* _INFORMATION PROVIDED_:

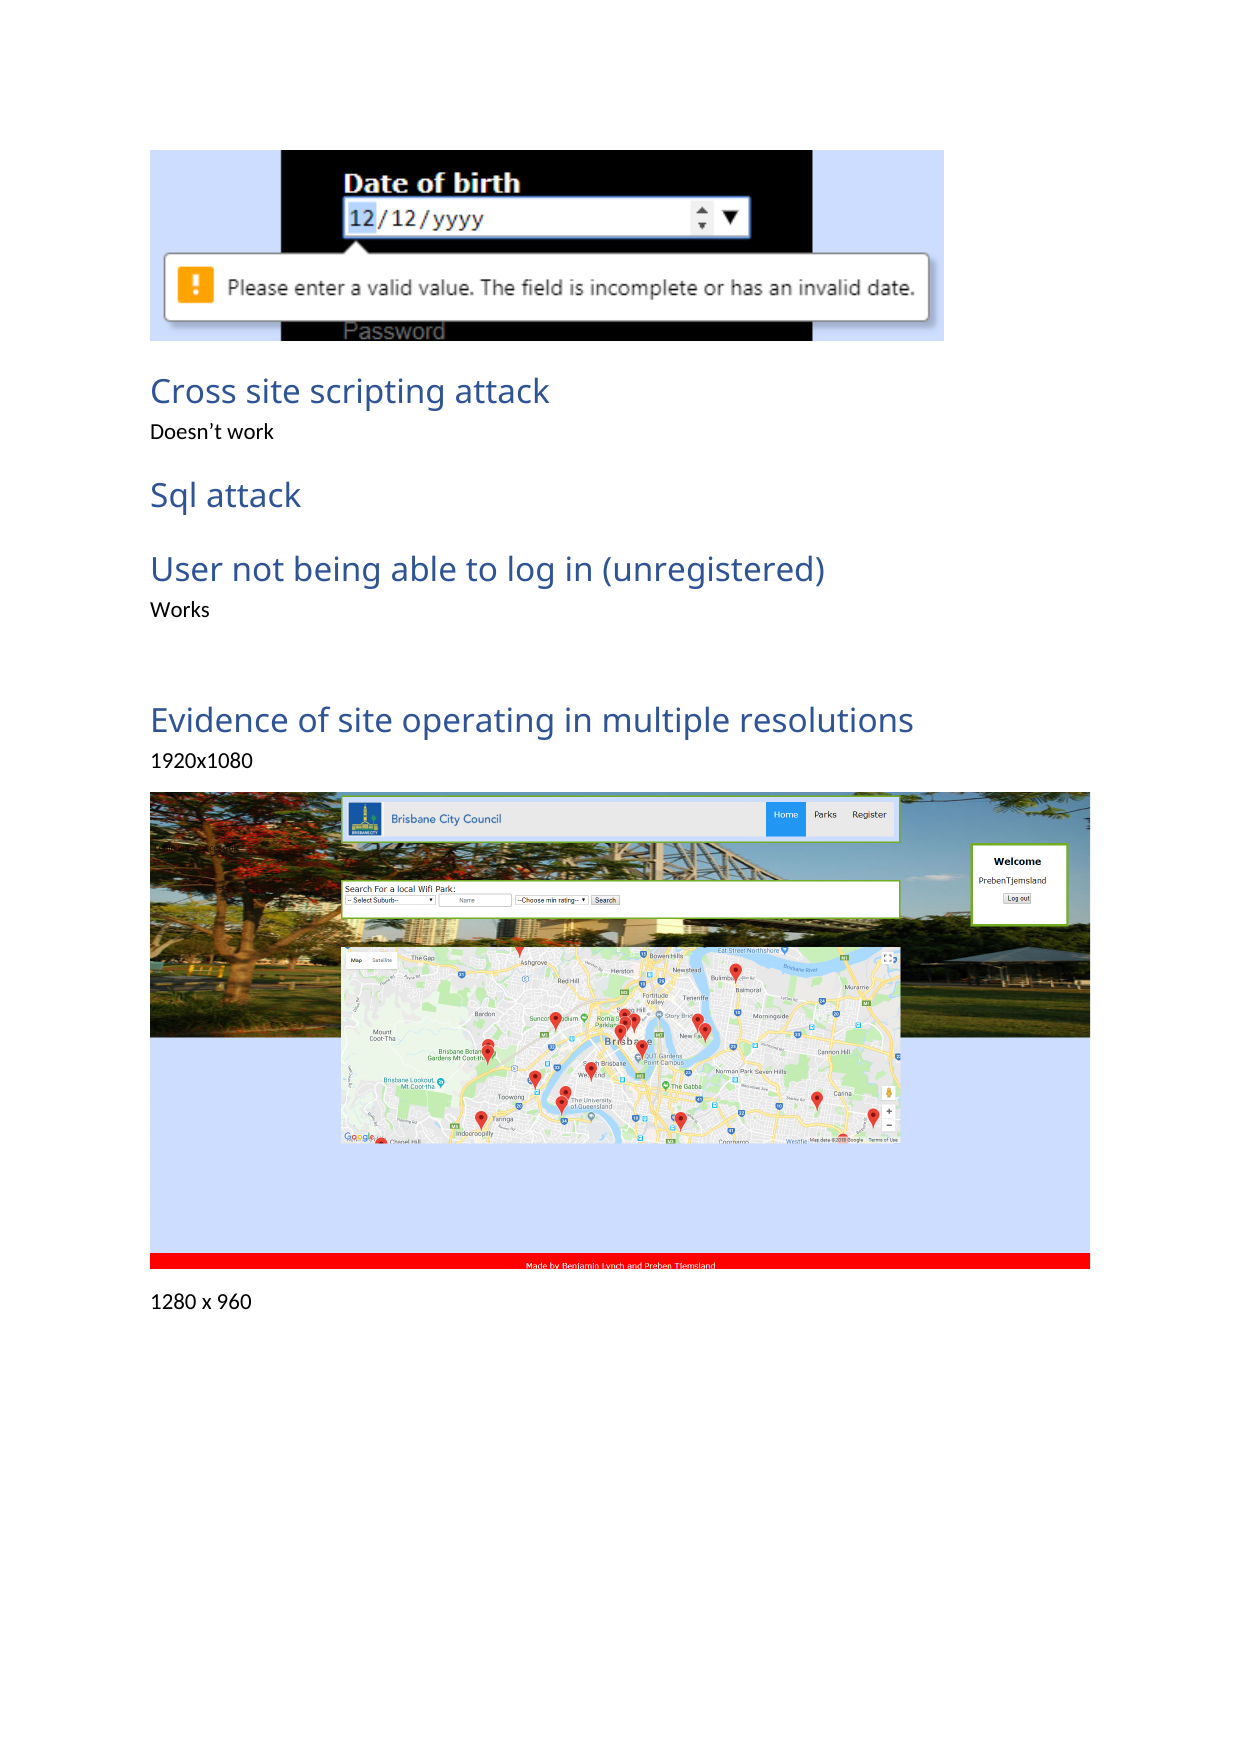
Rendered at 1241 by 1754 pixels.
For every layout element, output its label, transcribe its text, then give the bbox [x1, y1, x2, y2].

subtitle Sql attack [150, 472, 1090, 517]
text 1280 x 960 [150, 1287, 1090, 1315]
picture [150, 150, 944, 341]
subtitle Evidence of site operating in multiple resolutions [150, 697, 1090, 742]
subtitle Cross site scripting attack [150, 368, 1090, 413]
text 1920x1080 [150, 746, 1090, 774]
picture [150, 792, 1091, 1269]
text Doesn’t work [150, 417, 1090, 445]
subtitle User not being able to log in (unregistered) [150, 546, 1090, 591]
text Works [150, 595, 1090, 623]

...

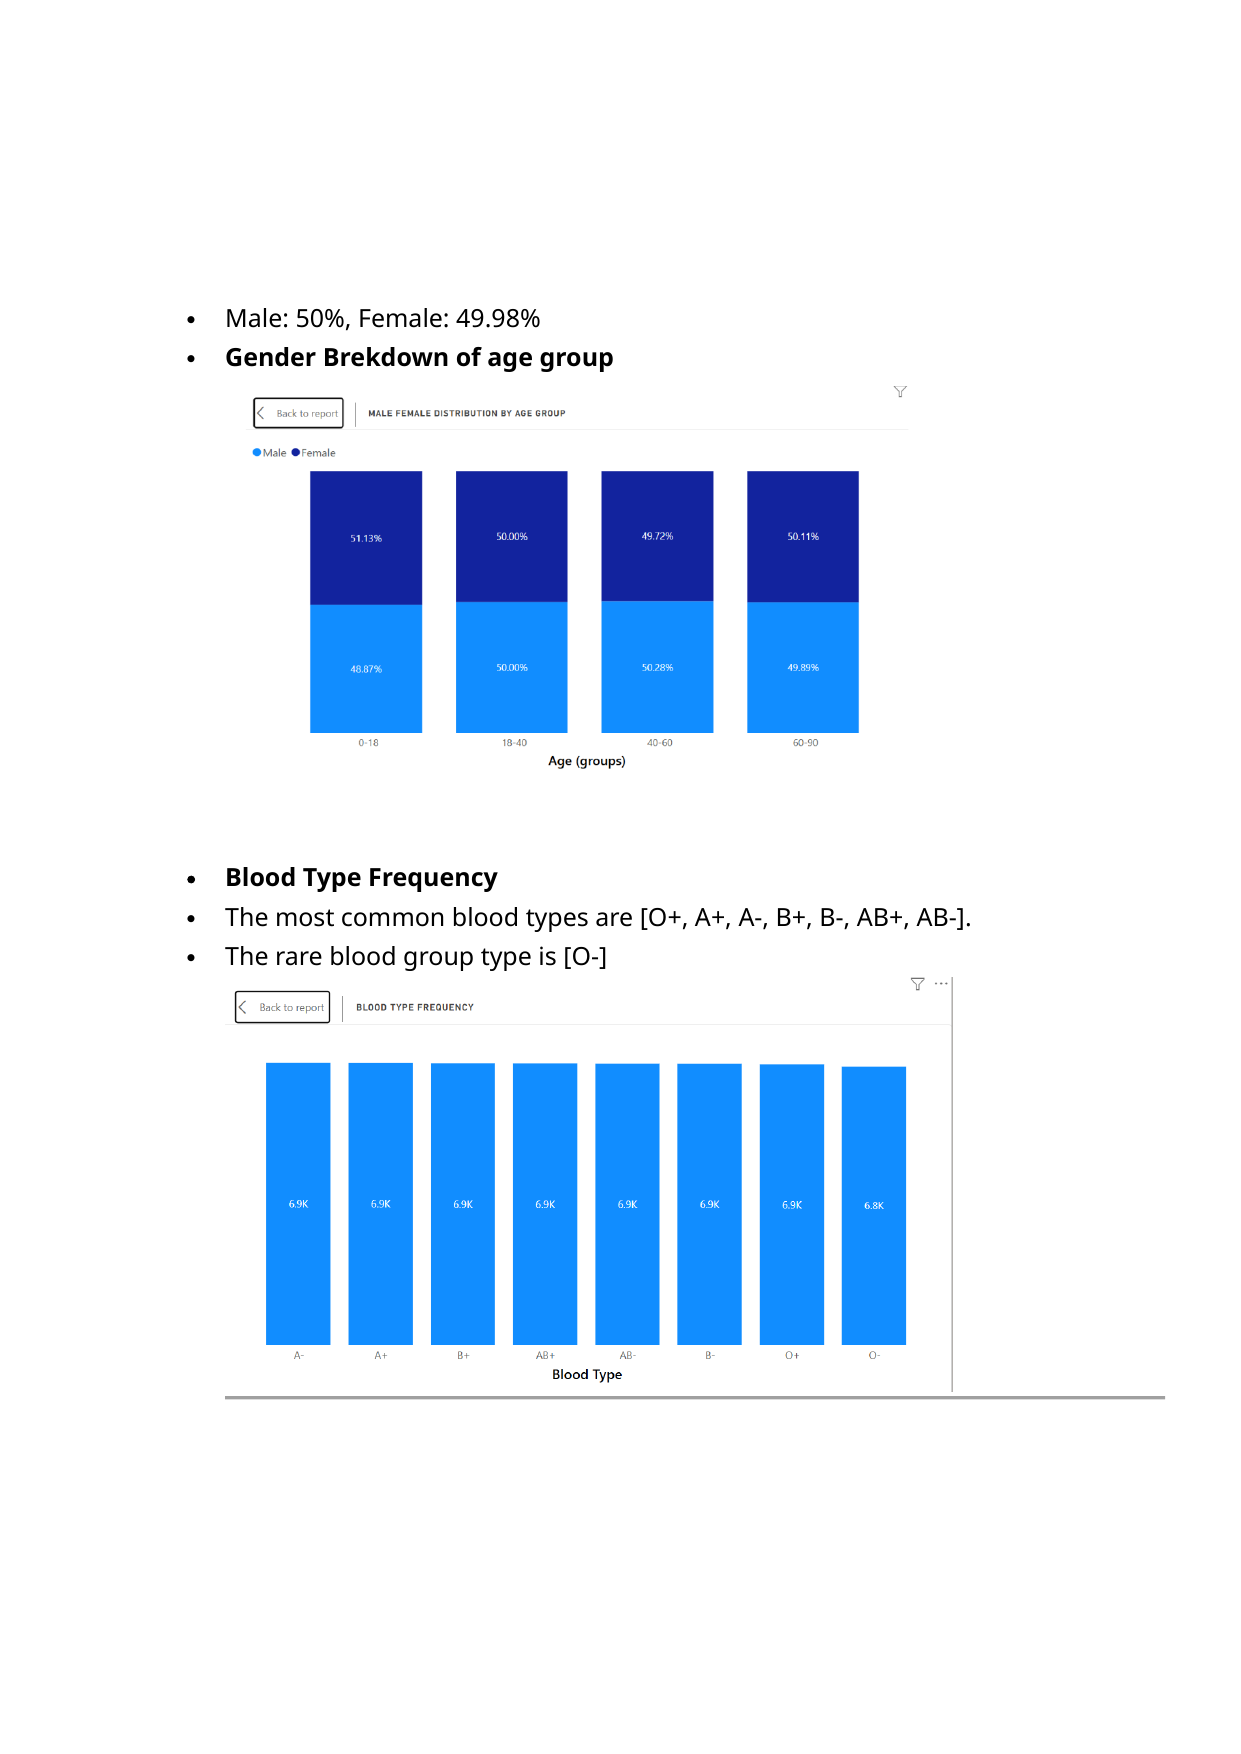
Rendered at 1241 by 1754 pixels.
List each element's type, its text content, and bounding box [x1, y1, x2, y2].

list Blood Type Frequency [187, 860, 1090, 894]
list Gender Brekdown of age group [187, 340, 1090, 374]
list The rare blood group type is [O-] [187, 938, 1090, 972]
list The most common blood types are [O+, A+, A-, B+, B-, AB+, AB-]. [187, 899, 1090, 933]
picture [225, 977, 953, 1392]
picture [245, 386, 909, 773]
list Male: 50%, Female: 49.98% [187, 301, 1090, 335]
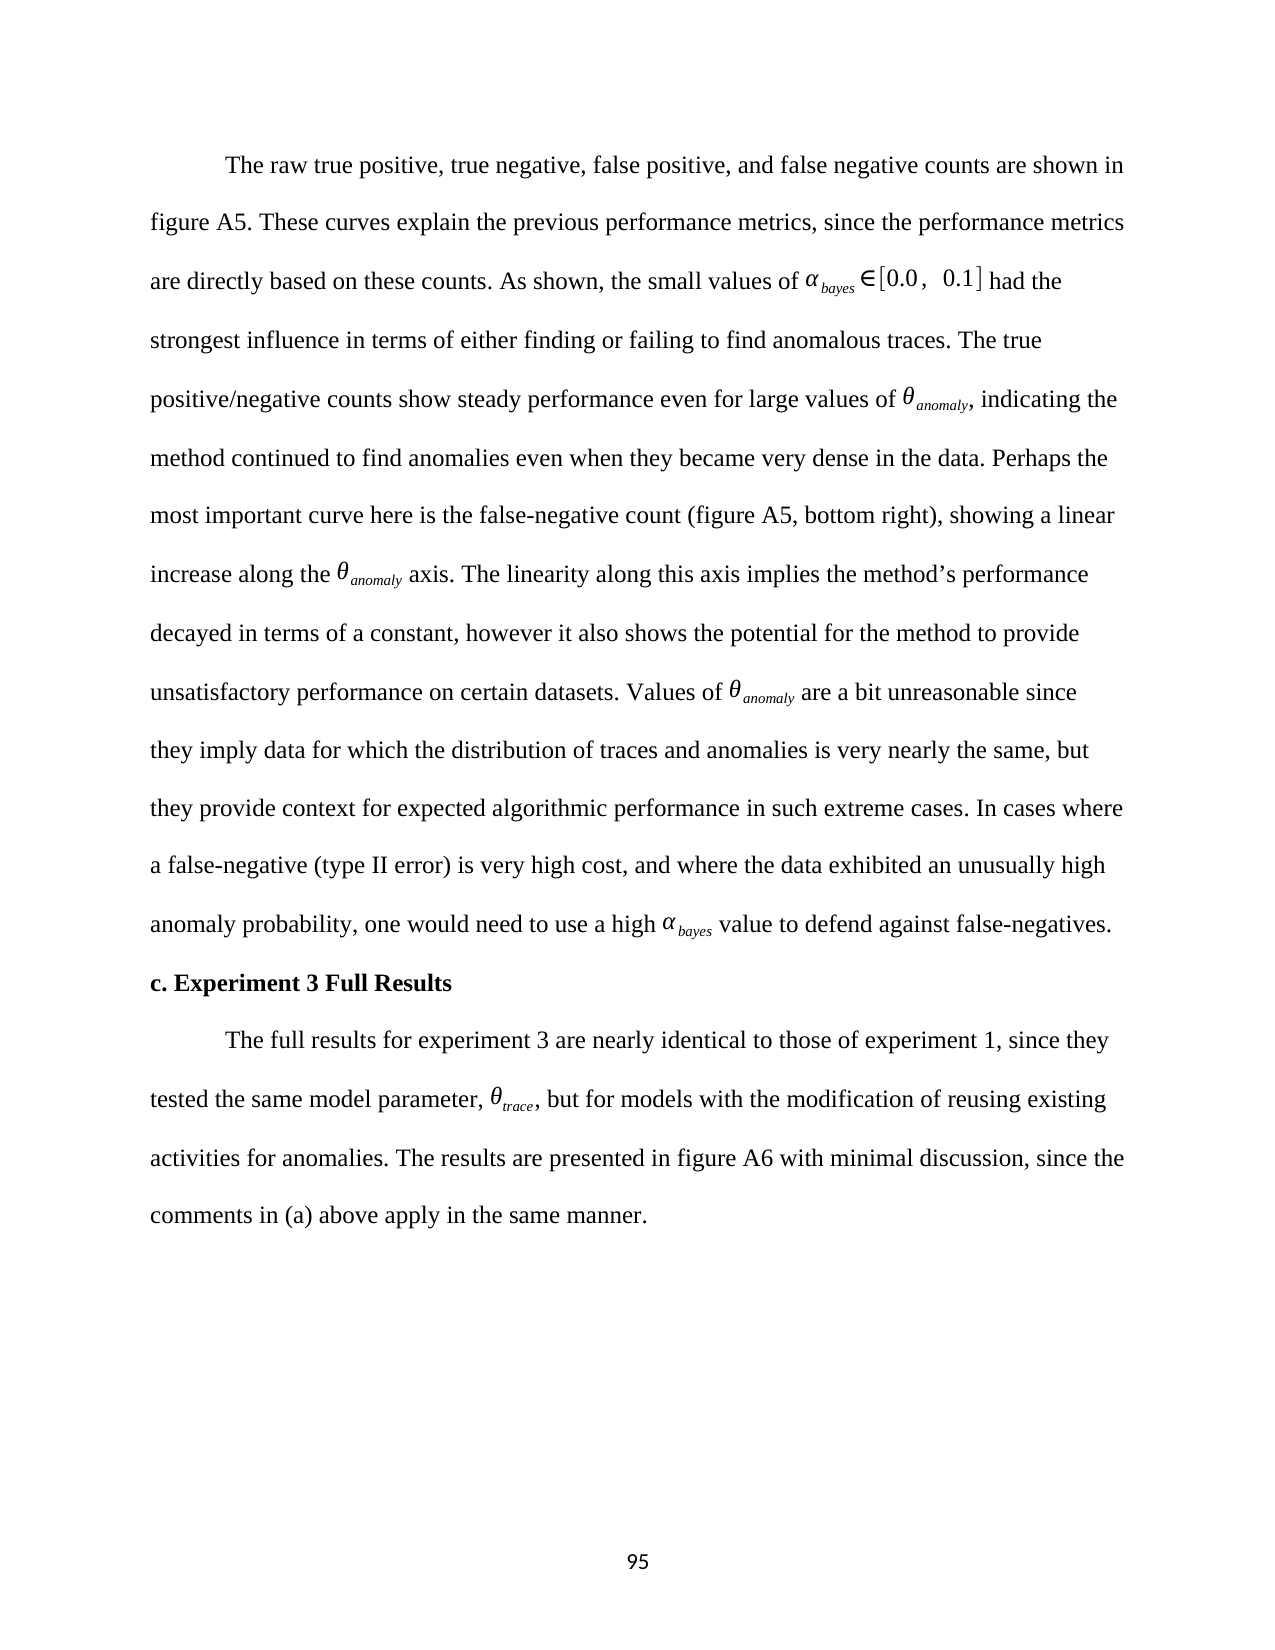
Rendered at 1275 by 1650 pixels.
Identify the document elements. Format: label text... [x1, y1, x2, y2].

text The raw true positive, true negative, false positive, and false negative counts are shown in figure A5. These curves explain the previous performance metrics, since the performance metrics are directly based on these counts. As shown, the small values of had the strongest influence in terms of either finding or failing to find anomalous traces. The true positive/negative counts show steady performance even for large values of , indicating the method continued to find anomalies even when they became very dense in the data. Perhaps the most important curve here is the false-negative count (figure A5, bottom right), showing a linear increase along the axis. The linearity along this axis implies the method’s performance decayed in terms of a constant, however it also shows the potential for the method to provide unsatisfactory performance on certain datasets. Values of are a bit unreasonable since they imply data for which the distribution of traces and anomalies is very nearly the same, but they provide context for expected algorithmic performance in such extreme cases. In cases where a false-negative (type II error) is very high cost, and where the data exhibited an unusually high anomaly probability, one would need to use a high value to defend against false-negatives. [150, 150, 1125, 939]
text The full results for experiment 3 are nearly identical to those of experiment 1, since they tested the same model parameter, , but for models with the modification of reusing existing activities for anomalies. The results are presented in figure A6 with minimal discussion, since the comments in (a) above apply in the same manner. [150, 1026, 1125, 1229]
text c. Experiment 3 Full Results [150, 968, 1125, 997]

* _THE TASK_: From the listing above, repeat only the lines between the line containing "List each element's" and the line containing "Rendered at 1275 by 1650 pixels.", those two included. Pictures are not part of the copy.

* _COMPLETED TASK_:
List each element's type, its text content, and bounding box [x1, y1, x2, y2].

list Blood Type Frequency [187, 860, 1090, 894]
list Gender Brekdown of age group [187, 340, 1090, 374]
list The rare blood group type is [O-] [187, 938, 1090, 972]
list The most common blood types are [O+, A+, A-, B+, B-, AB+, AB-]. [187, 899, 1090, 933]
picture [225, 977, 953, 1392]
picture [245, 386, 909, 773]
list Male: 50%, Female: 49.98% [187, 301, 1090, 335]
Rendered at 1275 by 1650 pixels.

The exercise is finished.